- Born: 1973 (age 52–53) Chisikata, Espinar Province, Peru
- Occupations: poet, translator and lecturer of literature
- Writing career
- Language: Quechua, Spanish
- Genre: poetry

= Ch'aska Anka Ninawaman =

Peruvian writer

Ch'aska Anka Ninawaman (born Eugenia Carlos Ríos in Chisikata, Espinar Province, Peru) is a Quechua-language poet, translator and lecturer of literature.

== Early life and education==
Ch'aska Anka Ninawaman was born in the Quechua community of Chisikata in Espinar Province in the Department of Cuzco. At the age of six years, she moved to Yauri, and when she was seven, she had to move to Arequipa to work as a housemaid. At the age of 15 she returned to her hometown to study at the town's school.

As a young student, Ch'aska Anka Ninawaman changed her name from the Spanish Eugenia Carlos Ríos, which means in Quechua morning star (Venus), eagle and falcon of fire, "of my rebellious poetic people".

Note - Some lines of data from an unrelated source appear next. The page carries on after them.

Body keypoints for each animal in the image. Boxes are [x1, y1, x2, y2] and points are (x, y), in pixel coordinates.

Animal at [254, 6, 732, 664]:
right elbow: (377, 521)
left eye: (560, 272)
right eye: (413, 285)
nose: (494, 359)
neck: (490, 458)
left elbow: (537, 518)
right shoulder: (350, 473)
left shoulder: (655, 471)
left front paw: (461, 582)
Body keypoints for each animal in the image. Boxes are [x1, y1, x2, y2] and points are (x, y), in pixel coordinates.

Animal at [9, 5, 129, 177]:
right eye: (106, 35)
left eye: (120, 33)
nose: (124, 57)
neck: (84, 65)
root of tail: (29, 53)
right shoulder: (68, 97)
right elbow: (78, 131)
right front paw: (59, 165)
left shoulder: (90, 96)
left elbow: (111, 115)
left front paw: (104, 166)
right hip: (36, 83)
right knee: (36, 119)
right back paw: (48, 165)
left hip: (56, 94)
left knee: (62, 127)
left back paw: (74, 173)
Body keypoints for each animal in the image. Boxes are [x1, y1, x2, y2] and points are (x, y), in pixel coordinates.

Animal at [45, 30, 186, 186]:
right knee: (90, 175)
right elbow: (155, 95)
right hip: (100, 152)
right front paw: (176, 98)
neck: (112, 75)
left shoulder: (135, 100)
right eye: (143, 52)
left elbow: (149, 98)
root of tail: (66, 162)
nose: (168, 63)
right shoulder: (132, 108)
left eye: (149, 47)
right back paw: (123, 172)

Anka Ninawaman moved to the city of Cusco and studied education at the National University of Saint Anthony the Abbot in Cuzco, where she wrote her undergraduate thesis with the title Literatura oral en la Escuela de Choqecancha which also contained Cusco Quechua literature. As there was no Peruvian professor available to talk with her in Quechua at an academic level to defend the thesis, Bruce Mannheim from the United States came to solve the problem. During her time in Cusco, shed worked as a Spanish-Quechua translator.

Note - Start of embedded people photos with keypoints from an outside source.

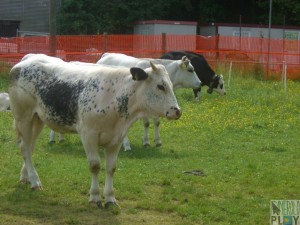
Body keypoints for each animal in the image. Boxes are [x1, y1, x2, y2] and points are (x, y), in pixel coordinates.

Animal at [9, 53, 182, 208]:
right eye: (160, 86)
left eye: (171, 85)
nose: (177, 111)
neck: (114, 97)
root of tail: (25, 61)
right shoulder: (88, 135)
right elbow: (95, 166)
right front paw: (95, 197)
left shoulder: (117, 138)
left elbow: (111, 168)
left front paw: (110, 198)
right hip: (23, 117)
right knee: (25, 148)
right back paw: (34, 181)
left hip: (38, 119)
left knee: (29, 147)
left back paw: (26, 177)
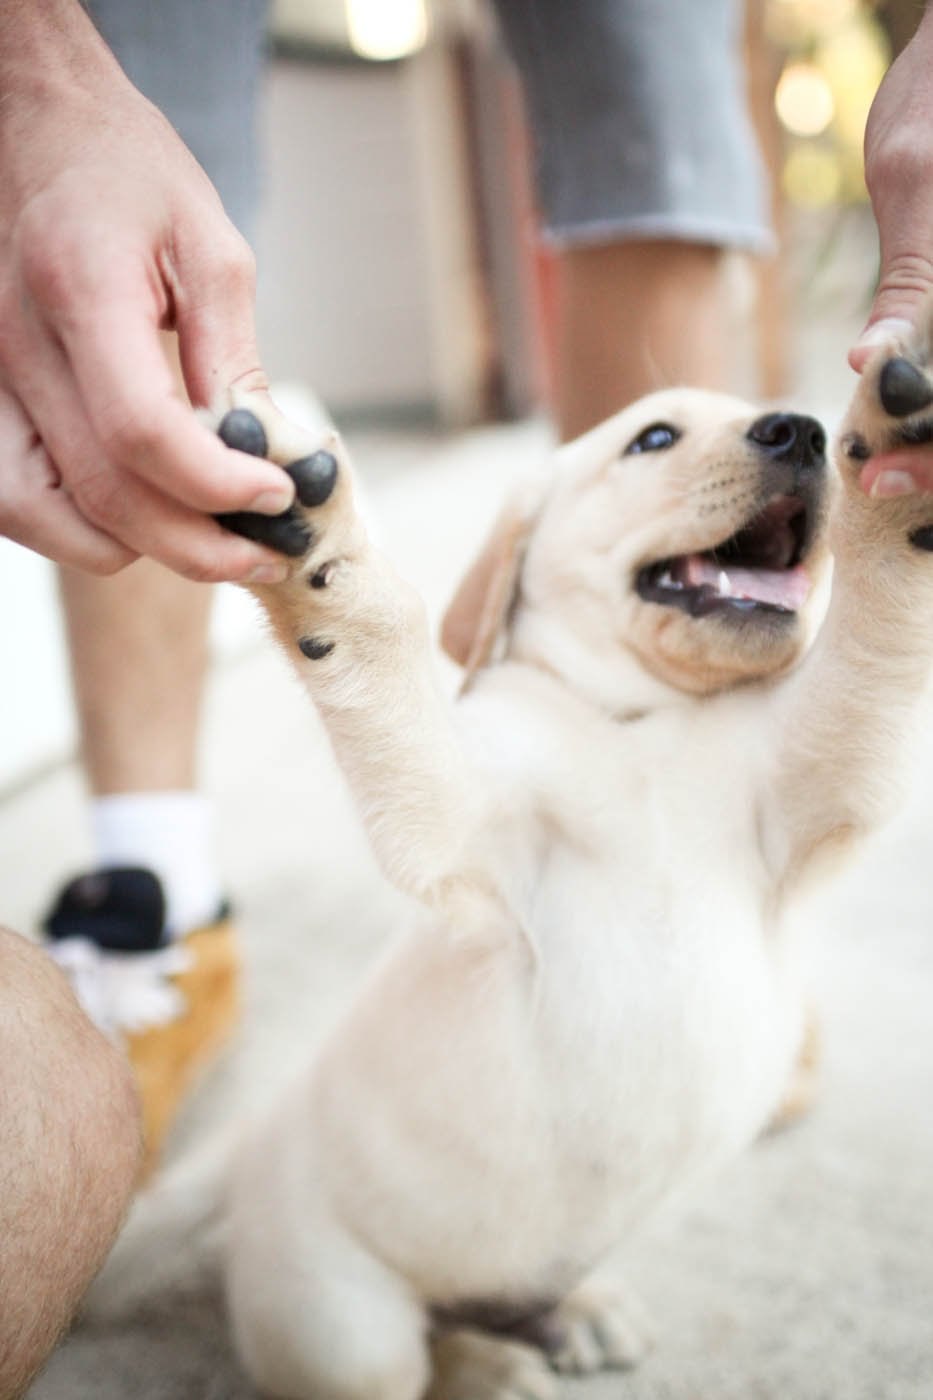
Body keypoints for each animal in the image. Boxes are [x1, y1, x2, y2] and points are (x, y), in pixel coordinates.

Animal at [214, 330, 930, 1400]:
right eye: (655, 438)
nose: (801, 432)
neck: (636, 723)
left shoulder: (818, 780)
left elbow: (878, 632)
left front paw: (896, 467)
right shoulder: (459, 829)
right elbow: (387, 678)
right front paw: (318, 549)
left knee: (495, 1298)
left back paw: (573, 1312)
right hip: (340, 1323)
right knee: (409, 1360)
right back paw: (488, 1368)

Ch'aska Anka Ninawaman did her master thesis in Social Science, specializing in Ethnic Studies, at the Latin American Faculty of Social Sciences in Quito.

== Career ==
Then, she moved to Paris to work as a lecturer at the INALCO (National Institute for Oriental Languages and Civilizations).

She published her first poetry book Ch'askaschay in Cusco Quechua with a Spanish translation in Quito in 2004. In Ecuador, she also learned Ecuadorian Kichwa, and therefore, she also wrote some poems published in Kichwa and others in Cusco Quechua for the book T'ika Chumpicha. In this books, Anka Ninawaman highlights that in her community and family there was all kind of non-written poetic repertoire she had heard from her childhood on. Therefore, according to Ch'aska, “T'ika Chumpicha responds to the poetry of the oral Quechua world”.

== Works ==
=== Poetry ===
- 2004: Ch'askaschay. Quito, Editorial Abya Yala, 167 pp. ISBN 997822355X, 9789978223550
- 2010: T’ika Chumpicha. Mama P’itikina. Poesía moderna en Kichwa ecuatoriano y Quechua peruano. Quito, Editorial Abya Yala.

=== Articles ===
- 2005: La producción literaria en el idioma quechua como una alternativa en el fortalecimiento de la identidad e interculturalidad. En: Ariruma Kowii & J. A. Fernández Silva (eds.). Identidad lingüística de los pueblos indígenas de la región andina. Quito: Universidad Andina Simón Bolívar, Sede Ecuador, Ediciones Abya-Yala / Roma: Instituto Ítalo-Latino Americano, pp. 153–177.
- 2007: T’ika Chumpicha. Poesía oral quechua-kichwa. Runasimipi puymamanta. Ómnibus N.º 13.
- 2011: Juego de enamoramiento en el Ejido : identidades e imaginarios de las jóvenes de Atápulo, Tesis. Quito, Universidad Politécnica Salesiana : FLACSO Ecuador.

== Bibliography ==
- Mancosu, Paola (2018). La autotraducción de Ch’aska Anka Ninawaman. Un análisis lingüístico del español andino. América Crítica, 2(1), 9-24. https://doi.org/10.13125/americacritica/3186.
- Mancosu, Paola (2019). Aproximaciones postcoloniales a la traducción de los poemas de Ch’aska Anka Ninawaman. Lingue e Linguaggi, 30, 151–161.
- Zevallos Aguilar, Ulises Juan (2011). Recent Peruvian Quechua poetry beyond Andean and neoliberal utopias. En: Kim Beauchesne & Alessandra Santos (eds.). The Utopian Impulse in Latin America. Basingstoke: Palgrave Macmillan. Chapter 14, pp. 275–294.